# Text verlinken in Photoshop



## cpt virus 3rd (7. Mai 2005)

Hallo,
Wie kann ich in Photoshop Text verlinken?


----------



## extracuriosity (7. Mai 2005)

Das geht nur mit einem Hotspot. Dafür muss dein Bild gesliced werden und der zuständige Slice wird dann verlinkt.


----------



## cpt virus 3rd (7. Mai 2005)

Sorry, aber ich bin ein totaler Anfänger in Photoshop....

Kann jemand eine Schritt-für-Schritt Anleitung posten, wie ich Text in Photshop auf eine Website verlinken kann?

Vielen Dank schonmal im Vorraus.


----------



## versuch13 (7. Mai 2005)

Hi,

 als erstes wechelst du über den Button ganz unten in der Werkzeugleiste in ImageReady.

**Die Daten**:
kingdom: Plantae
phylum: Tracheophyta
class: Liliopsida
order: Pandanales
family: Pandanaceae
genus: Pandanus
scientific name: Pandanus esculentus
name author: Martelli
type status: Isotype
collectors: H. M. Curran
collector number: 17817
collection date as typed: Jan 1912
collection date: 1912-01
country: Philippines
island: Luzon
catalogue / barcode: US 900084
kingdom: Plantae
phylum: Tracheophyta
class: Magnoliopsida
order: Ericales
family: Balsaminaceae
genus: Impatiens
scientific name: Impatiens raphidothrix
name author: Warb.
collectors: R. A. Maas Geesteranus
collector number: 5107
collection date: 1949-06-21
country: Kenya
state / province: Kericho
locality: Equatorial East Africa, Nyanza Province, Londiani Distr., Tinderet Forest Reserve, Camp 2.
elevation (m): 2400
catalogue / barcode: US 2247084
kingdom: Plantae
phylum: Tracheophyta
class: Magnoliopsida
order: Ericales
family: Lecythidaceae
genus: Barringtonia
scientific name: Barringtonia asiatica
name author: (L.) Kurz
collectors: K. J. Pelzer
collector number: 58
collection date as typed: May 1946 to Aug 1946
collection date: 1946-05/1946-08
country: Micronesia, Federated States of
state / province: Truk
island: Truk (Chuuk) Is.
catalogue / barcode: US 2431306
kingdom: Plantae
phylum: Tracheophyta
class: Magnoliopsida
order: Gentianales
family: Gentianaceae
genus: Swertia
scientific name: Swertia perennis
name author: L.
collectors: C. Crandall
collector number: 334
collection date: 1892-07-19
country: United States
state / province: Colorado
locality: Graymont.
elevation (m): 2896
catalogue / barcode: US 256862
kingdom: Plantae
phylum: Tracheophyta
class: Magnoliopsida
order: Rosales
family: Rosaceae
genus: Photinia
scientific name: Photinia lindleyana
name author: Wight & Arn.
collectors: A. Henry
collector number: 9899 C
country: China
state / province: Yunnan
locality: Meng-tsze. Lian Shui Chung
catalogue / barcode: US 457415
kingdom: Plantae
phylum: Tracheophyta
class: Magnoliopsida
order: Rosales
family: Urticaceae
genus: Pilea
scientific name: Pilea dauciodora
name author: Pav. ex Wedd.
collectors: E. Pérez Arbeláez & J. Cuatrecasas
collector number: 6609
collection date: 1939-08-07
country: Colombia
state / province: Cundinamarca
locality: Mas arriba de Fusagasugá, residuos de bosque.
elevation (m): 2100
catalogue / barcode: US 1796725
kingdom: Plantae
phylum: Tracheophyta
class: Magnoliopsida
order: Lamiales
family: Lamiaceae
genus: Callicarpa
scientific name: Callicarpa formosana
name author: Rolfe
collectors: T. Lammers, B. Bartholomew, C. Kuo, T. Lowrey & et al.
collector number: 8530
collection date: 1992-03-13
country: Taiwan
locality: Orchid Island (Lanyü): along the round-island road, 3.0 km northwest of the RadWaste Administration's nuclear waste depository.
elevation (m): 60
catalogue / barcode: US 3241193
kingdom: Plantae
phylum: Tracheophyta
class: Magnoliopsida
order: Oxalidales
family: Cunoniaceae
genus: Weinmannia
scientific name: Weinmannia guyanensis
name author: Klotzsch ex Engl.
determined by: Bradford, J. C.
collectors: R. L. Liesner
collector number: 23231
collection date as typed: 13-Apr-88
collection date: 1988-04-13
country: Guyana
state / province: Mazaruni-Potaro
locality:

**Aufgabe 1**: Zitiere aus dem Forenthread über Textlinks in Photoshop die Stelle von „Das geht nur“ bis „Anfänger in Photoshop....“ Wort für Wort.
**Aufgabe 2**: Schreib den Forenthread über Textlinks in Photoshop weiter, und zwar ab seinem letzten Satz.

**Deine Antwort 1**:
Das geht nur mit einem Hotspot. Dafür muss dein Bild gesliced werden und der zuständige Slice wird dann verlinkt.


----------



## cpt virus 3rd (7. Mai 2005)

Sorry, aber ich bin ein totaler Anfänger in Photoshop....

**Deine Antwort 2**:
 Dann wählst du das Slice Werkzeug aus, und zerschneidest damit dein Layout in verschiedene Teile. Als Beispiel, du willst eine Navigation mit fünf Punkten machen, also hast du fünf Buttons, diese Sliced du also mit dem Slice Werkzeug in fünf Teile.
 Dann kannst du mit dem Slice Auswahlwerkzeug die einzelnen Teile auswählen. Wenn du einen auswählst, kannst du in der länglichen leiste in der du nun die verschiedenen Slices angezeigt bekommst einen Hyperlink angeben. 
 Ja, das wars dann eigentlich.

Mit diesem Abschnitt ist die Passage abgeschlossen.